THE tiny Methodist chapel stands alone by the rugged road through Upper Teesdale, improbable in the daylight but emblazoned on Sunday evenings. It's as the familiar old Sunday School sonnet would have had it: like a little candle, burning in the night.

"I've always wanted to come here," I tell Eddie Bell, one of the chapel stewards.

"We've always wanted you to," says the engaging Eddie. "I'll tell you all I know and you'll still know nowt."

Officially it's Forest-in-Teesdale, the wind-blown area between High Force and the Cumbrian border, the whitewashed hamlet of Langdon Beck a mile to the west of the chapel.

Once it was worked, worked to death, by the London Lead Mining Company. More recently there were 28 farms between Langdon Beck and the county boundary. Now there are five.

The chapel, originally Wesleyan, has stood - withstood - since 1867. Until 1987 there was a Primitive Methodist chapel, known as the Ebenezer, across the road and at one time a Baptist chapel a few hundred yards further down.

Though the two factions of Methodism officially united in 1932, it's reckoned another five years before word finally got through to Forest-in-Teesdale.

The Anglican church, humbly dedicated to St James the Less, still holds monthly services nearby and is locally renowned for its Christmas Eve carolling. The 39-line telephone exchange, one of the last in Britain to be automated, closed in 1967 after answering for 32 years to spinster sisters Dorothy and Allie Redfearn.

Both were local preachers at the Ebenezer, though by the nature of their calling - or, strictly, other people's calling - could never attend church together.

Automation was very well, but it couldn't put you through to Sam the grocer, or provide just a short ring because the baby might be asleep.

That the chapel is still going is remarkable, that it's by no means just going through the motions, more extraordinary yet. "It gets much harder every year," says Eddie. "There's just not the population any more, but we're determined to keep going as long as we can."

It's the last 6.30pm service before the winter; from tomorrow, the weekly gathering will be at 2.30pm. "It's a long enough winter up here," someone mutters, "without starting it in October."

GIVEN INFORMATION:

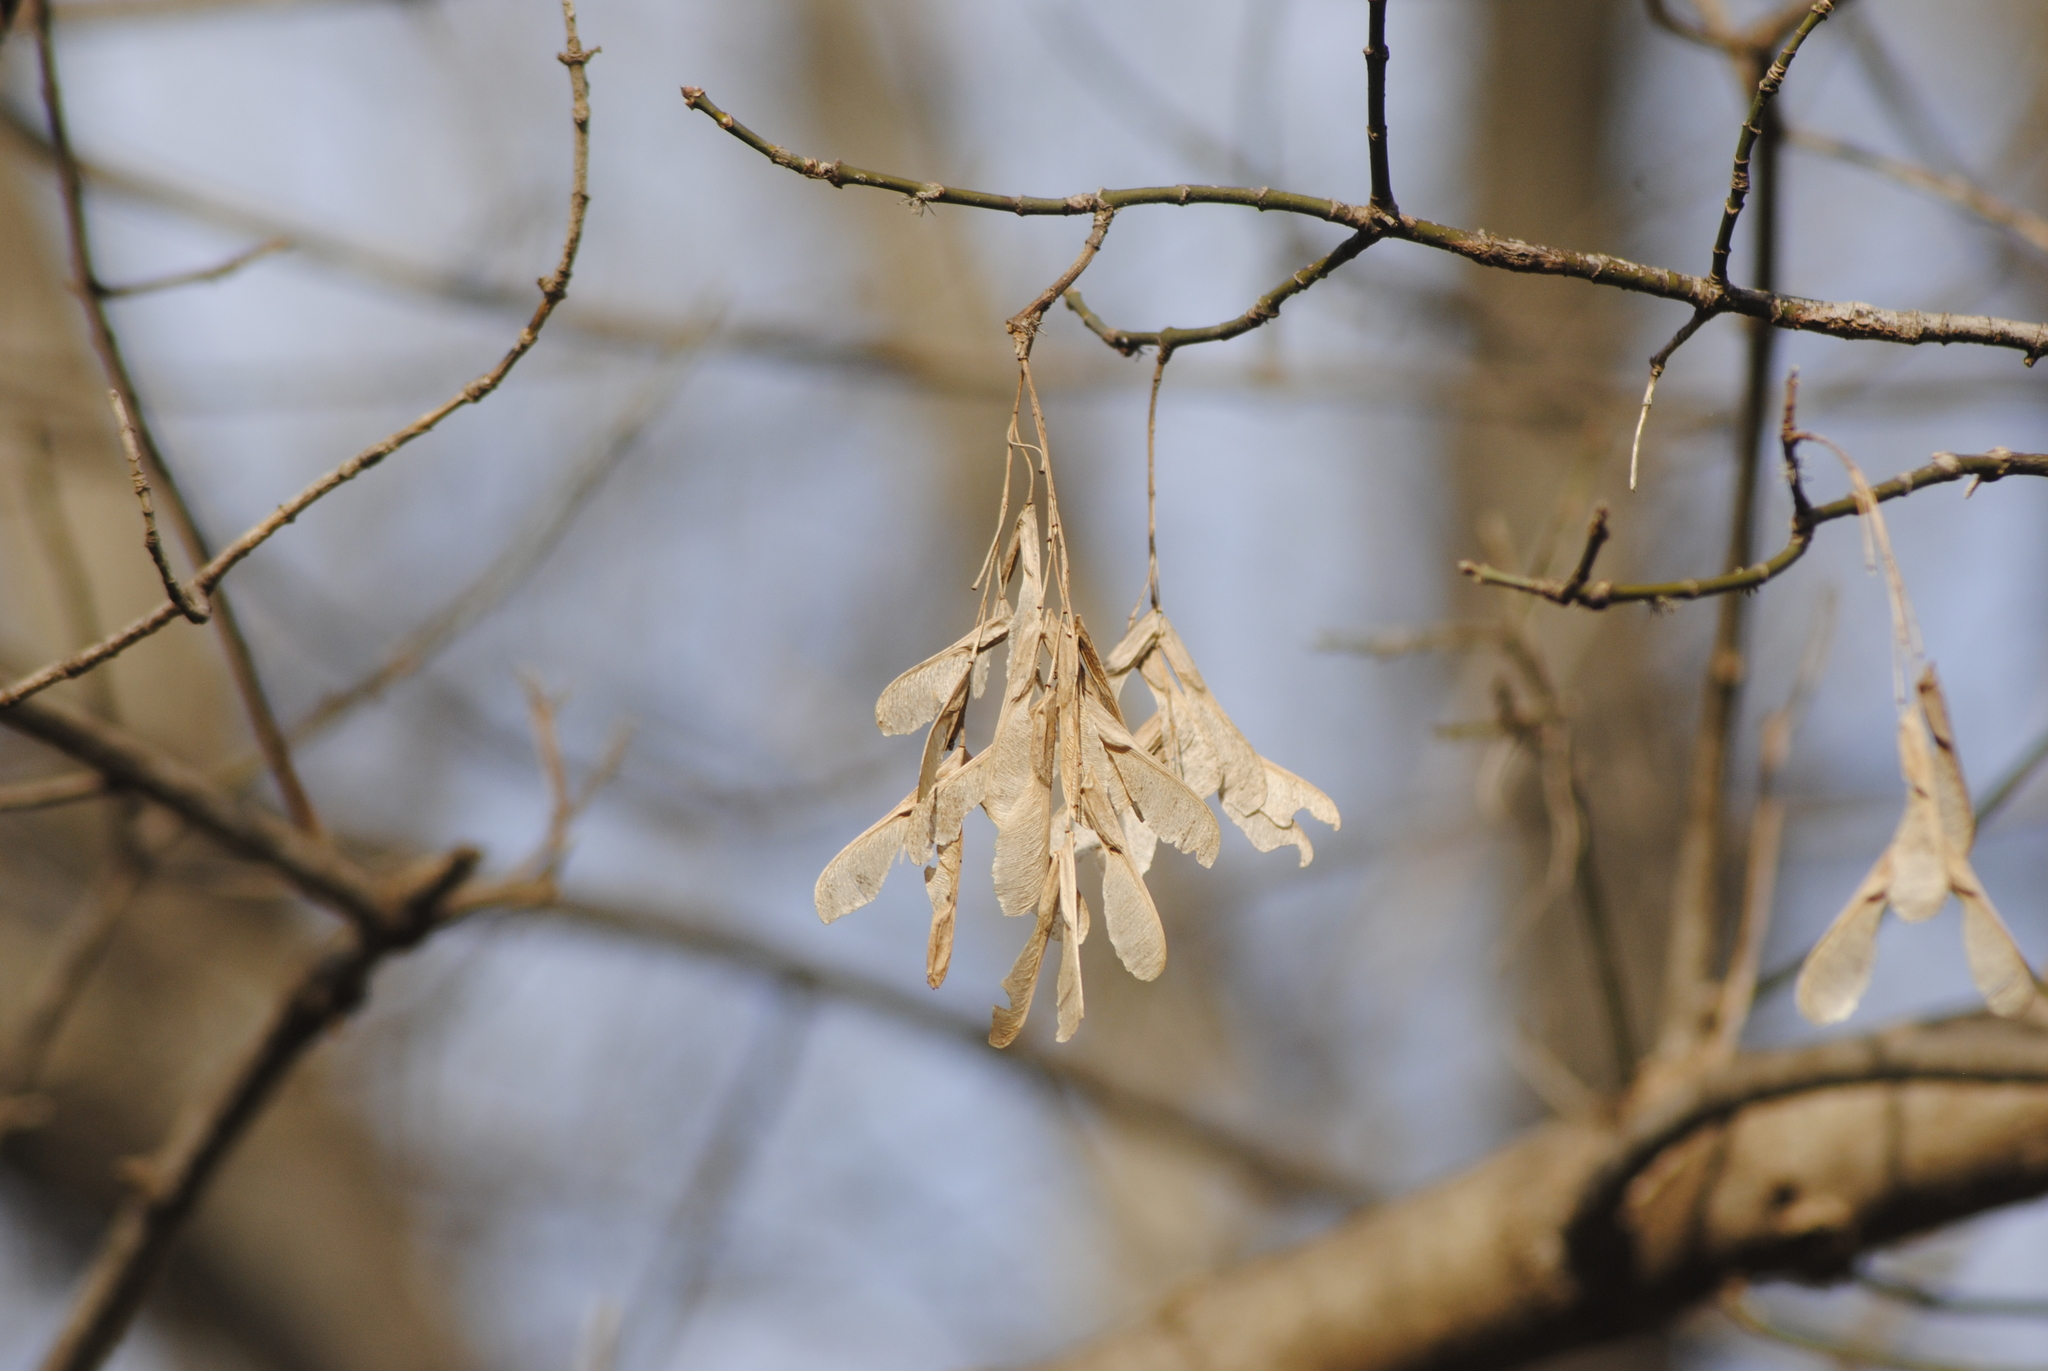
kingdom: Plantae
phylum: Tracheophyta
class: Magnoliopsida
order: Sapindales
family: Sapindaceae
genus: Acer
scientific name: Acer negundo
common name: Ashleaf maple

* * *

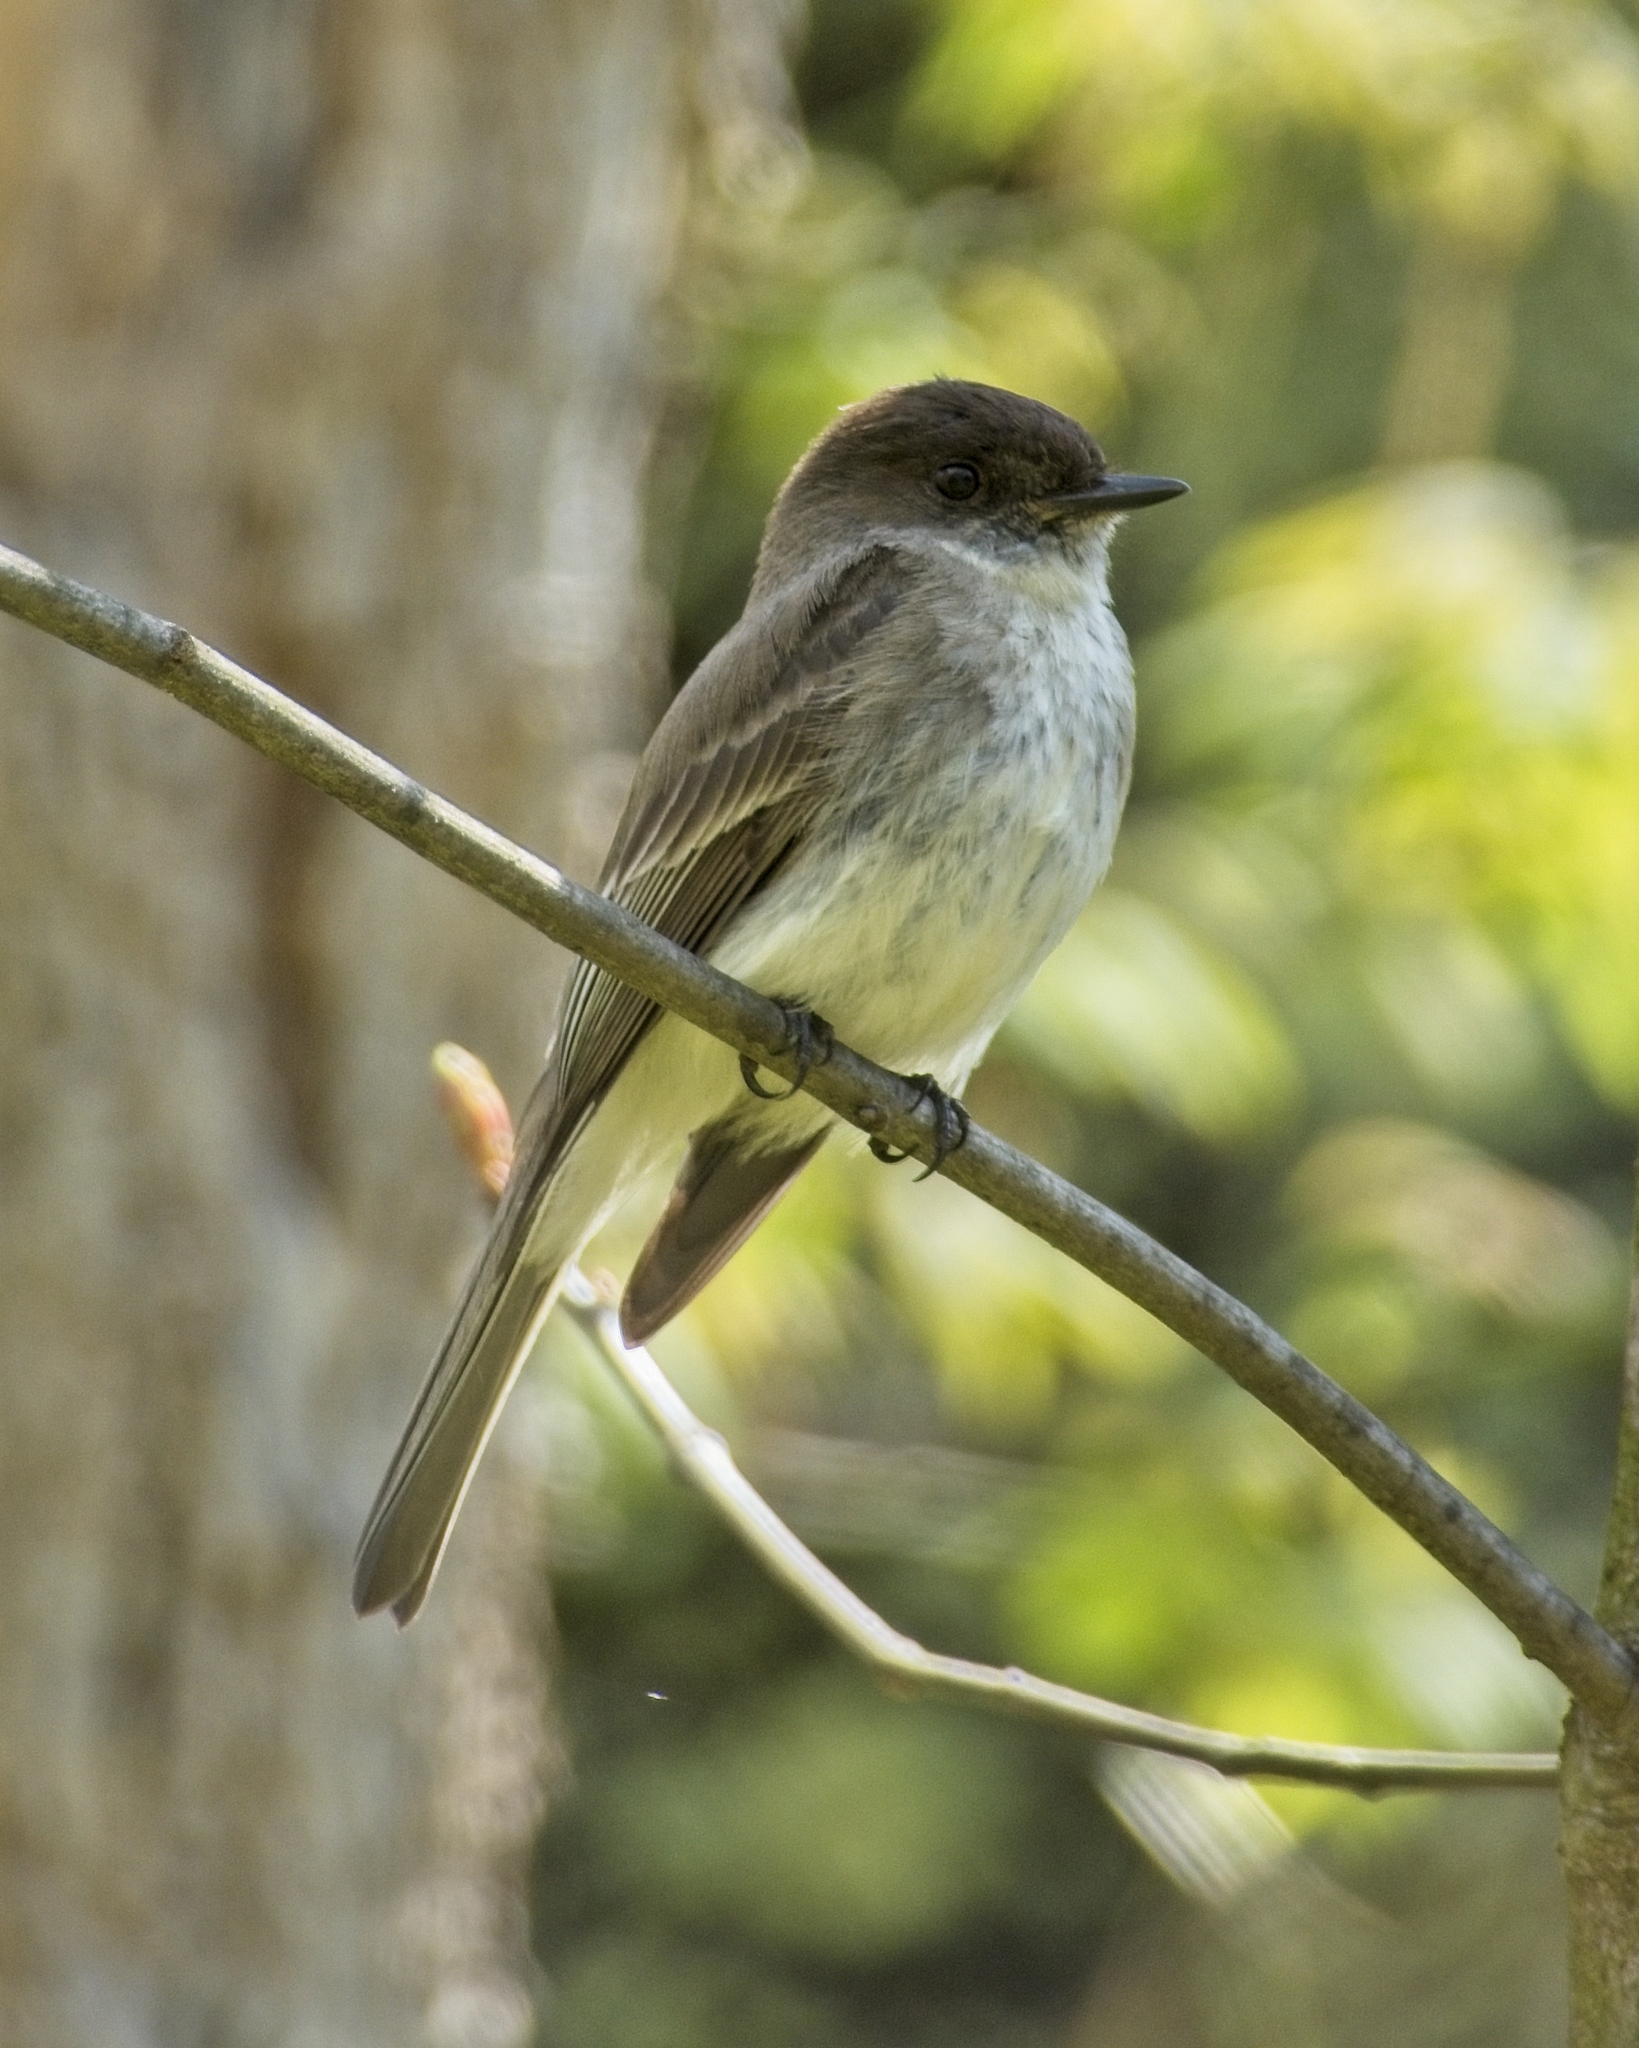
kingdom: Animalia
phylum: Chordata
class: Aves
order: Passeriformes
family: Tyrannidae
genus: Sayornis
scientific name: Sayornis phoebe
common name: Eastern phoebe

PROBLEMS TO SOLVE:
1) In the piece about the Methodist chapel in Upper Teesdale, in what year did the 39-line telephone exchange close?
2) Pick up the piece about the Upper Teesdale chapel after its last sentence and carry it on.

SET OF ANSWERS:
1) 1967

2)
Usually around eight or nine gather together. Tonight there are 14, plus an itinerant journalist. Unusually, there's also to be coffee and home baking in the little schoolroom at the back where something called the Shield of Chivalry still hangs.

"You're our guest," says Mary Bell, Eddie's wife. "We can't be sending you home hungry."

Eddie was born a bit further up, in Harwood - "I'm not going to tell you how many years ago" - moved down to Cronkley Farm at Langdon in 1943 and eight years ago retired to Middleton-in-Teesdale, where things can be positively tropical by comparison. They've never forsaken the chapel.

Clarey Beadle, a Methodist local preacher since 1947 and possessor of a Teesdale accent as broad and as mysterious as the Cauldron Snout waterfall, still lives at Whey Syke, a mile or so above the chapel, and has no plans to decant down dale.

"Aa's content where aa is," he says, and gives every good impression of it. Once, previously, he'd spoken to someone from the Echo, told him that the secret of his long life was doing without beer, baccy and fresh women, and was a bit surprised to find himself quoted on it.

Asked now how he's survived 83 wet and wild winters in upper Teesdale he recalls advice given long ago. "Someone told me all you needed to get by was a good wife and a good muffler. I was lucky, I had both."

Once an Ebenezer man - "Almost everyone here was" - he still studies the Bible, especially the Old Testament and especially in winter. "There's some terrible things in the Bible, you know," says Clarey. "They're even eating each other in the Old Testament."

The chapel, clearly and conscientiously cared for, has five tiers of pews, two wall heaters and a fire by the organ, for fear of frozen fingers. On one wall there's a tapestry of local landmarks, on another a large clock. Even the ticking clock seems timeless.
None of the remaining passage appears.